Kindergarten Fall — Print Concepts, Letter Formation, and Oral Language for Writing
Lesson 8 30 min eng.gK.f.lesson_08.label_a_drawing

Label your picture — putting words next to things

Objectives
  • Students draw a picture of one object and add a label using the initial letter or invented spelling.
  • Students place each label NEXT TO the object it names, not floating randomly.
Vocabulary
labeldrawpicturenext tolettersound

Lesson plan

Warm-up

3 min

Mentor-text examination: open to a labeled-illustration page. Whisper-talk to your neighbor: 'What's the label? What does it name?'

Teacher moves
  • Project the page
  • Trace each label-to-object connection with a finger
Media
M-K-F-WR-08-B Photograph
Photo of the page in Eric Litwin's 'Pete the Cat: I Love My White Shoes' that depicts Pete walking through strawberries.

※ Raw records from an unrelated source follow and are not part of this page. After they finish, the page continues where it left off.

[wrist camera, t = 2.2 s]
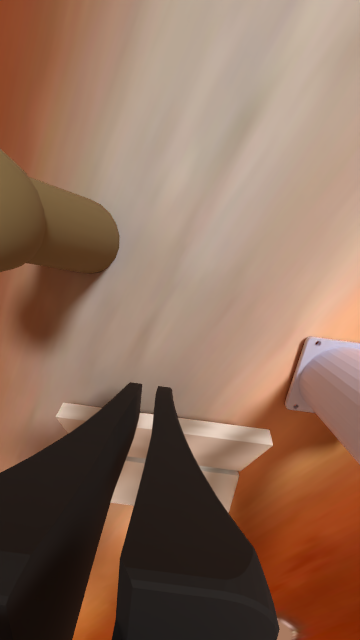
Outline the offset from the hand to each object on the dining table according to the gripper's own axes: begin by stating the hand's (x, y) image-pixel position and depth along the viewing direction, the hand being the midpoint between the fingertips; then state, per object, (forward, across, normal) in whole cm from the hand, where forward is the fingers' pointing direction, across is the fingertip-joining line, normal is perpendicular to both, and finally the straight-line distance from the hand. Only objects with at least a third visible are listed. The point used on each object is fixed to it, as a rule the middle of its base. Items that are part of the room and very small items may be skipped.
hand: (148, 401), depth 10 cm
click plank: (+7, -1, +10) cm, 12 cm away
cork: (+10, +8, -8) cm, 15 cm away
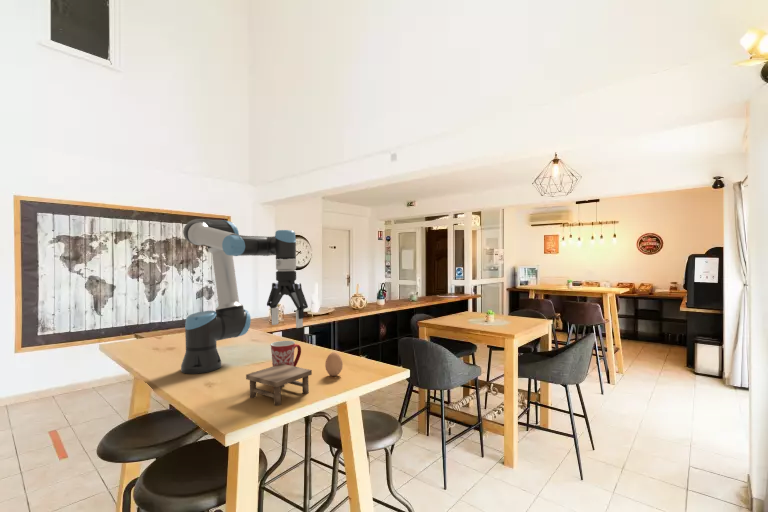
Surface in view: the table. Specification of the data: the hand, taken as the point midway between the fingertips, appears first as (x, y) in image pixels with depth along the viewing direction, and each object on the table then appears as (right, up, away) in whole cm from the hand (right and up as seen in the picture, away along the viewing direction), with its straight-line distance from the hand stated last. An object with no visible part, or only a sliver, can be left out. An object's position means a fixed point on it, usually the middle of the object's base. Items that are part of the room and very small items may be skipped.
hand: (287, 326), depth 145 cm
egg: (+18, -20, +1) cm, 27 cm away
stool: (+2, -20, -18) cm, 27 cm away
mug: (0, -20, 0) cm, 20 cm away
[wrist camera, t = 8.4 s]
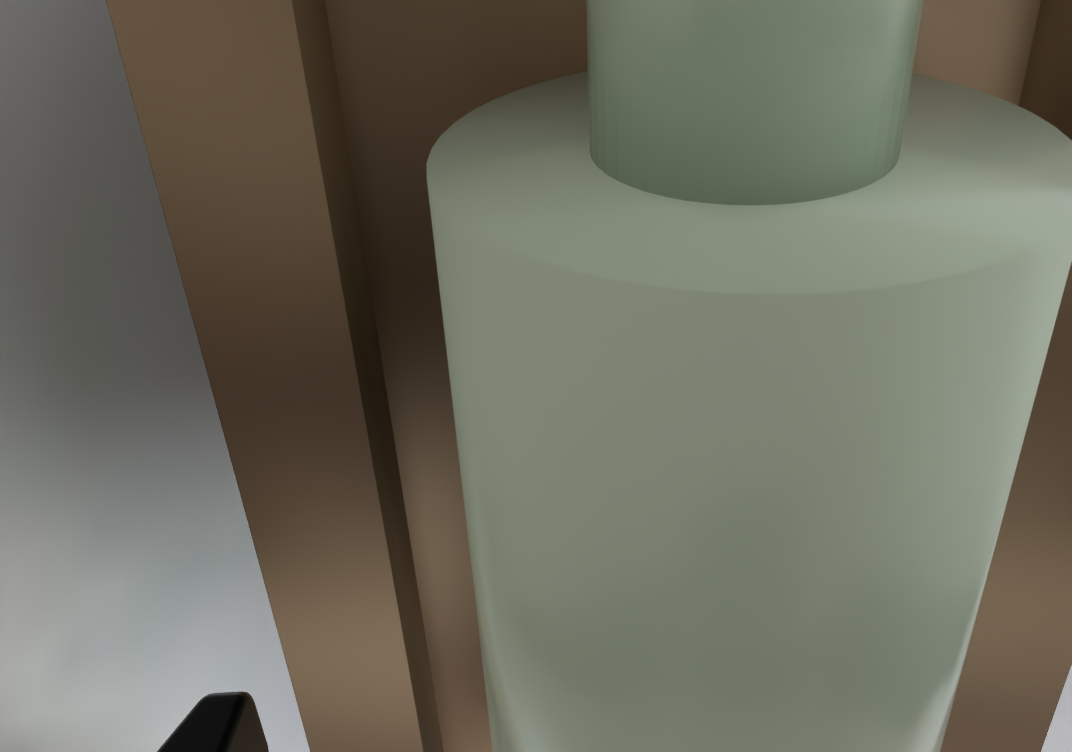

Photo of the page in Eric Litwin's 'Pete the Cat: I Love My White Shoes' that depicts Pete walking through strawberries. The strawberries, shoes, and Pete are each subtly labeled in the original illustration. Used to show children that even published books label things.

Direct instruction

8 min

When real authors and illustrators draw, they LABEL their pictures so readers know what they're looking at. A label is a word — or just the first letter of a word — placed RIGHT NEXT to the thing it names. Watch — I'll draw a sun. (Draws.) The word 'sun' starts with 'S'. I'll write 'S' next to my sun. (Writes.) That's a label.

Key examples
  • Listen for the first sound. /k/. C is one way to spell that sound.
    model 'C' because cat starts with /k/ which is spelled C.
    prompt What letter would I write next to a drawing of a cat?
  • Real authors do both. Start with one letter; grow to whole words.
    model Yes — if I know all the letters! Otherwise, just the first letter is great.
    prompt Can I label with the WHOLE word?
Checks for understanding
  • Where do labels go? (next to the object)
  • What letter for 'dog'? ('D')
  • What letter for 'apple'? ('A')
Media
M-K-F-WR-08-A Illustration
A child's drawing of a sunny park scene with five labels using initial letters: a sun (S), a tree (T), a dog (D), a pers

A child's drawing of a sunny park scene with five labels using initial letters: a sun (S), a tree (T), a dog (D), a person (P), and a kite (K). Each label sits directly next to the object with a clear line connecting label to object. Style: child-art mimicry — crayon-like, not too polished, so kindergartners see themselves in it.

Guided practice

12 min
Tasks
  • Draw a picture of yourself doing one thing you love.
    scaffold Topic-card prompts: 'I love ___.'
  • Label THREE things in your picture with their first letter.
    scaffold Letter cards available; teacher checks each label for placement and letter.
  • Share with your shoulder-partner — point to each label and say the word.
    scaffold Sentence frame: 'This is my ___.'

Formative assessment

2 min
Exit ticket
  • Show three labels on your drawing.
  • Self-check: did I put the label NEXT TO the thing? (yes / no)
scoring 3 correctly placed labels = mastery; 1-2 correct = practicing; 0 or all-floating = reteach placement.

Closure

1 min
Moves
  • Gallery walk — leave your picture on your desk and walk to two friends' pictures. Look for their labels.
  • Compliment one label aloud.

Homework

5 min
Tasks
  • Draw and label one room in your house at home. Bring it to share tomorrow.

Exercises in this lesson

eng.gK.f.ex_15
Draw a tree. Label three parts of the tree with the first letter of each part's name.
draw and label · diff 2
eng.gK.f.ex_16
Draw your bedroom and label five objects with invented spelling (first AND last consonant where possible).
draw and label · diff 4

Differentiation

Scaffolds
  • Pre-printed letter strips so child copies
  • Reduce to 1 label
  • Adult does the writing, child places it
Extensions
  • Label with whole words using invented spelling
  • Add a sentence below the picture using dictation routine from yesterday
  • Compare your labels to the Pete the Cat mentor text
English Learners
  • Use the home-language word AND the English word as both labels
  • Picture-word cards
  • Allow oral re-explanation to a peer
Ieps 504s
  • Sticker labels (pre-printed) the child places
  • Single label only
  • Hand-over-hand for placement

Teacher notes

Labeling is the bridge from drawing to writing. Children who can label move into invented-spelling sentence writing faster than children who skip directly from drawing to sentences. Do not skip this stage even with strong writers — it lets them rehearse phoneme-to-grapheme matching at a low-stakes level.